To better understand what motivates preschoolers to fall in line, the researchers conducted a study in the lab of professor Michael Tomasello at Duke, where Li and Duke undergraduate Bari Britvan invited 3.5-year-olds to help set up for a pretend tea party.

Each of the 104 children was given a blue sticker to wear at the start of the study, and told that the people with that color sticker were part of the same team.

Next the researchers watched as the children decided among different kinds of teas, snacks, cups and plates for the tea party, first on their own and then after listening to the choices of other team members.

Sometimes the other team member framed their choice as a matter of personal preference. (“For my tea party today, I feel like using this snack.”) Other times they presented it as a norm shared by the whole group: (“For tea parties at Duke, we always use this kind of snack.”)
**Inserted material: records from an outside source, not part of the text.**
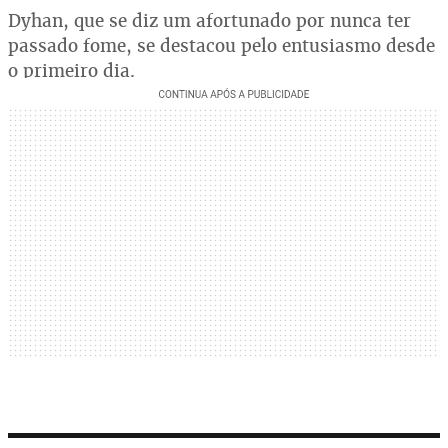
Dyhan, que se diz um afortunado por nunca ter
passado fome, se destacou pelo entusiasmo desde
o primeiro dia.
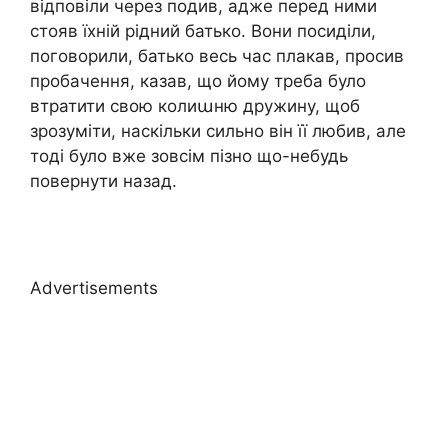
відповіли через подив, адже перед ними
стояв їхній рідний батько. Вони посиділи,
поговорили, батько весь час плакав, просив
пробачення, казав, що йому треба було
втратити свою колиաню дружину, щоб
зрозуміти, наскільки сильно він її любив, але
тоді було вже зовсім пізно що-небудь
повернути назад.
Advertisements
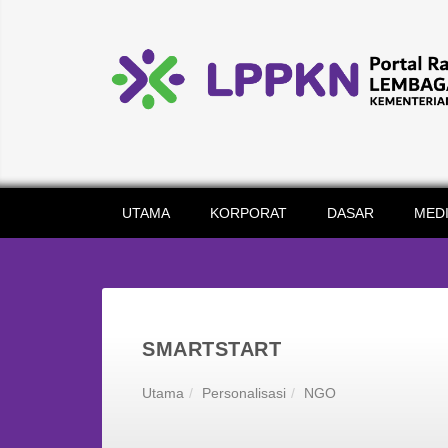
UTAMA
KORPORAT
DASAR
MED
SMARTSTART
Utama
Personalisasi
NGO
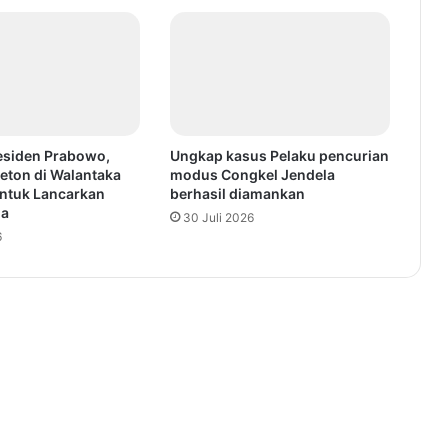
esiden Prabowo,
Ungkap kasus Pelaku pencurian
eton di Walantaka
modus Congkel Jendela
ntuk Lancarkan
berhasil diamankan
ga
30 Juli 2026
6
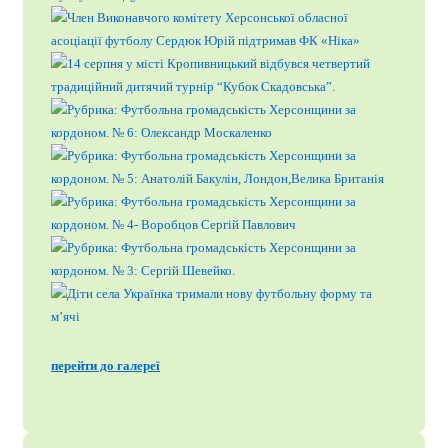
перейти до галереї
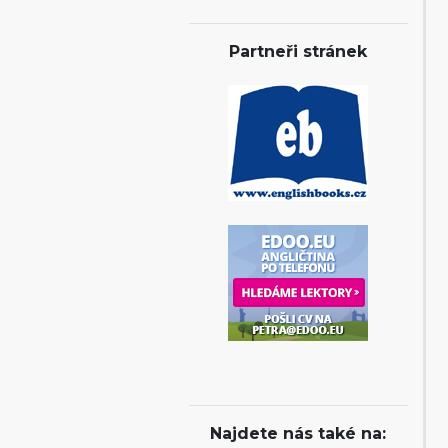
Partneři stránek
Najdete nás také na:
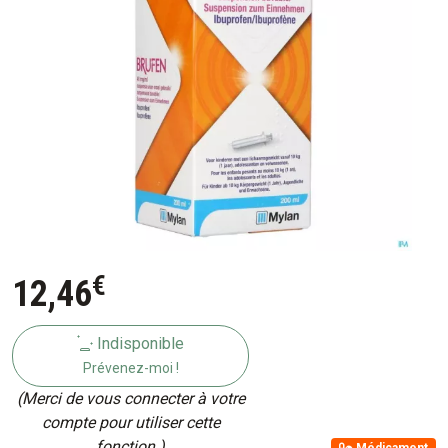
€
12
,
46
Indisponible
Prévenez-moi !
(Merci de vous connecter à votre
compte pour utiliser cette
fonction.)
This shows two little girls walking in a park
Next the researchers watched as the children decided among different kinds of teas, snacks, cups and plates for the tea party, first on their own and then after listening to the choices of other team members. Image is in the public domain

After listening to the choices of others, most of the time the children stuck with their first choice. In other words, children who initially said they felt like using, say, the donut eventually wound up picking the donut no matter what the other person said they were using.

But 23% of the time the children switched their choice to settle for someone else’s. And when they did, they were more likely to go along with the other person when an option was presented as a group norm rather than a mere personal preference.

The pattern held up even when the other person was another child, not an adult, suggesting that the preschoolers weren’t simply acting out of a desire to imitate adults or obey authority.

Li says the findings lend support to an idea, proposed by Tomasello and colleagues, about how children develop the moral reasoning capacity that sets humans apart from other animals.

When an adult says to an infant or a toddler, “we don’t hit,” the child generally does as she’s told out of deference to that person. But eventually, by around their third birthday, children start to think in a different way. They begin to understand cues such as “we don’t hit” as something larger, coming from the group, and act out of a sense of connectedness and shared identity.

About this psychology research news

Source: Duke University
Contact: Press Office – Duke University
Image: The image is in the public domain

Original Research: Open access.
Young children conform more to norms than to preferences” by Leon Li, Bari Britvan, Michael Tomasello. PLOS One


Abstract

Young children conform more to norms than to preferences

As members of cultural groups, humans continually adhere to social norms and conventions. Researchers have hypothesized that even young children are motivated to act conventionally, but support for this hypothesis has been indirect and open to other interpretations.

To further test this hypothesis, we invited 3.5-year-old children (N = 104) to help set up items for a tea party. Children first indicated which items they preferred but then heard an informant (either an adult or another child) endorse other items in terms of either conventional norms or personal preferences.

Children conformed (i.e., overrode their own preference to follow the endorsement) more when the endorsements were framed as norms than when they were framed as preferences, and this was the case whether the informant was an adult or another child. The priority of norms even when stated by another child opposes the interpretation that children only conformed in deference to adult authority.

These findings suggest that children are motivated to act conventionally, possibly as an adaptation for living in cultural groups.